Is the use of cyber conflict instead of armed conflict using planes, and tanks, and drones an improvement? Well, we’re going to have to wait and see. There is the risk that the threshold for starting a cyber conflict will be lower. People will think that they can get away with it, that attribution is hard. They often make mistakes on that. The UK government made a very serious mistake when they thought that they could break into Belgacom in order to wiretap the European Commission, because Snowden blew the whistle on what they were doing. That seriously annoyed people in the European Commission, just at a time when Britain doesn’t really need that. There are hazards involved in lowering the threshold for conflict.
As far as electoral conflict is concerned, we have seen the progressive adoption of social media techniques and messaging, not just in national elections in America and Britain—going right back as Obama’s first election—we’ve seen it in referenda. We saw it in the Scottish referendum in 2014, where pro-nationalist supporters were hounding and abusing people who were in favor of remaining in the UK, because they were more militant and more people were active online.
We’ve seen the same thing in the Brexit referendum in the UK. We’ve certainly seen in the USA the way that techniques were used more effectively by Mr.

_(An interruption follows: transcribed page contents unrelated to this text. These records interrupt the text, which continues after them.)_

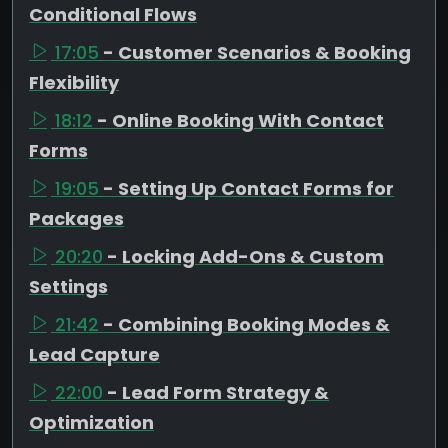
Conditional Flows
17:05
- Customer Scenarios & Booking
Flexibility
18:12
- Online Booking With Contact
Forms
19:05
- Setting Up Contact Forms for
Packages
20:20
- Locking Add-Ons & Custom
Settings
21:42
- Combining Booking Modes &
Lead Capture
22:00
- Lead Form Strategy &
Optimization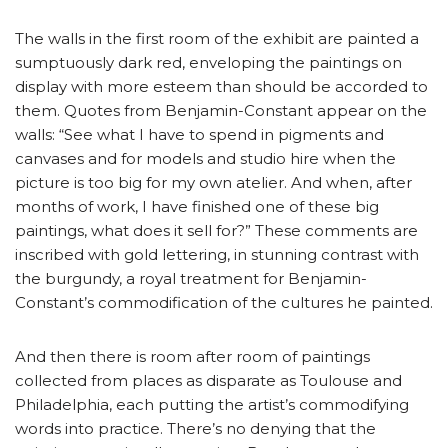
The walls in the first room of the exhibit are painted a
sumptuously dark red, enveloping the paintings on
display with more esteem than should be accorded to
them. Quotes from Benjamin-Constant appear on the
walls: “See what I have to spend in pigments and
canvases and for models and studio hire when the
picture is too big for my own atelier. And when, after
months of work, I have finished one of these big
paintings, what does it sell for?” These comments are
inscribed with gold lettering, in stunning contrast with
the burgundy, a royal treatment for Benjamin-
Constant’s commodification of the cultures he painted.
And then there is room after room of paintings
collected from places as disparate as Toulouse and
Philadelphia, each putting the artist’s commodifying
words into practice. There’s no denying that the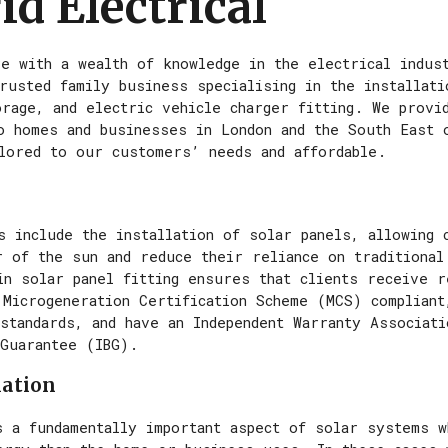
id Electrical
re with a wealth of knowledge in the electrical indus
rusted family business specialising in the installati
orage, and electric vehicle charger fitting. We provi
o homes and businesses in London and the South East 
ilored to our customers’ needs and affordable.
s include the installation of solar panels, allowing 
r of the sun and reduce their reliance on traditional
n solar panel fitting ensures that clients receive r
 Microgeneration Certification Scheme (MCS) compliant
standards, and have an Independent Warranty Associati
 Guarantee (IBG).
lation
s a fundamentally important aspect of solar systems w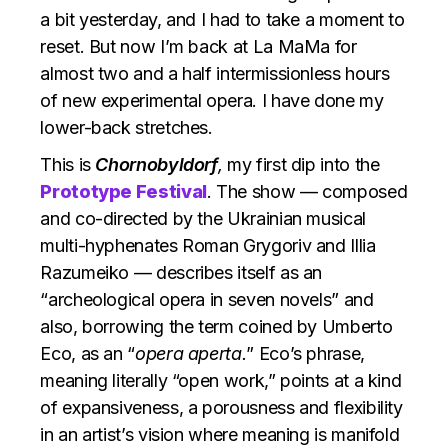
a bit yesterday, and I had to take a moment to
reset. But now I’m back at La MaMa for
almost two and a half intermissionless hours
of new experimental opera. I have done my
lower-back stretches.
This is
Chornobyldorf
,
my first dip into the
Prototype Festival
. The show — composed
and co-directed by the Ukrainian musical
multi-hyphenates Roman Grygoriv and Illia
Razumeiko — describes itself as an
“archeological opera in seven novels” and
also, borrowing the term coined by Umberto
Eco, as an “
opera aperta.
” Eco’s phrase,
meaning literally “open work,” points at a kind
of expansiveness, a porousness and flexibility
in an artist’s vision where meaning is manifold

Trump than they were by Mrs. Clinton.
What that's going to teach everybody is that if you’re in the business of politics, you have to get good at this stuff and you have to get good fast, otherwise you’re out of a job. There’s going to be a lot of rapid and aggressive development of techniques of intrusive surveillance, of psychological profiling of voters, and micro-targeting of political messages. And we don't know what the consequences of doing that will be.

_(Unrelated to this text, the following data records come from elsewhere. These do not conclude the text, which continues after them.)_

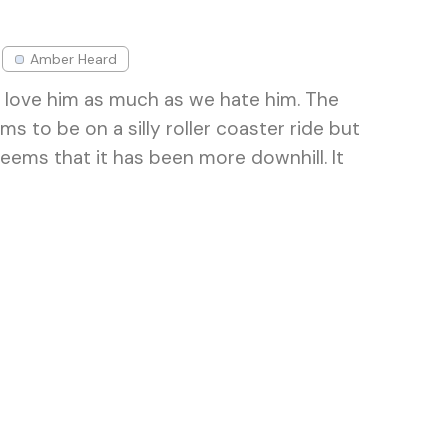
Amber Heard
 love him as much as we hate him. The
ms to be on a silly roller coaster ride but
seems that it has been more downhill. It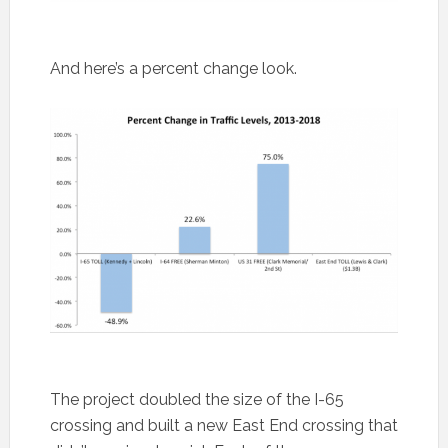
And here’s a percent change look.
The project doubled the size of the I-65
crossing and built a new East End crossing that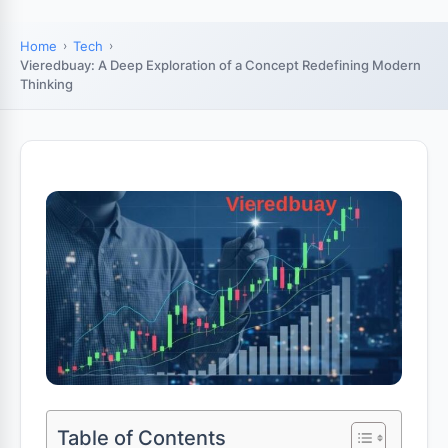
Home
Tech
Vieredbuay: A Deep Exploration of a Concept Redefining Modern
Thinking
Table of Contents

We already know that there’s a tendency for people to clump into a red universe and a blue universe, where you hear only those messages from people that are congenial to you because Mr. Facebook and Mr. Google will direct messages to you that keep you on their site for longer so that you’ll click on more ads. Therefore, we have less of a polis—less of a political space where we can all interact and discuss things with people with whom we don’t necessarily agree all the time.
What happens when that goes micro-targeted? You’ve got somebody who’s interested in gun control and gets messages only on gun control; or somebody who's opposed to gun control; or somebody who's in favor of increasing the retirement age; or somebody who's in favor of decreasing the retirement age, then they get these messages obsessively all the time, at the cost of any broader political debate in society.
Is this perhaps what’s happening with fake news? Who’s to say? We’ve always had fake news, for as long as we’ve had tabloid newspapers, which has been a century. There have been newspaper editors who played the man not the ball. Is this going to become the new normal and, if so, what happens to democracy? These are the sorts of problems that we’re going to be wrestling with for the next decade.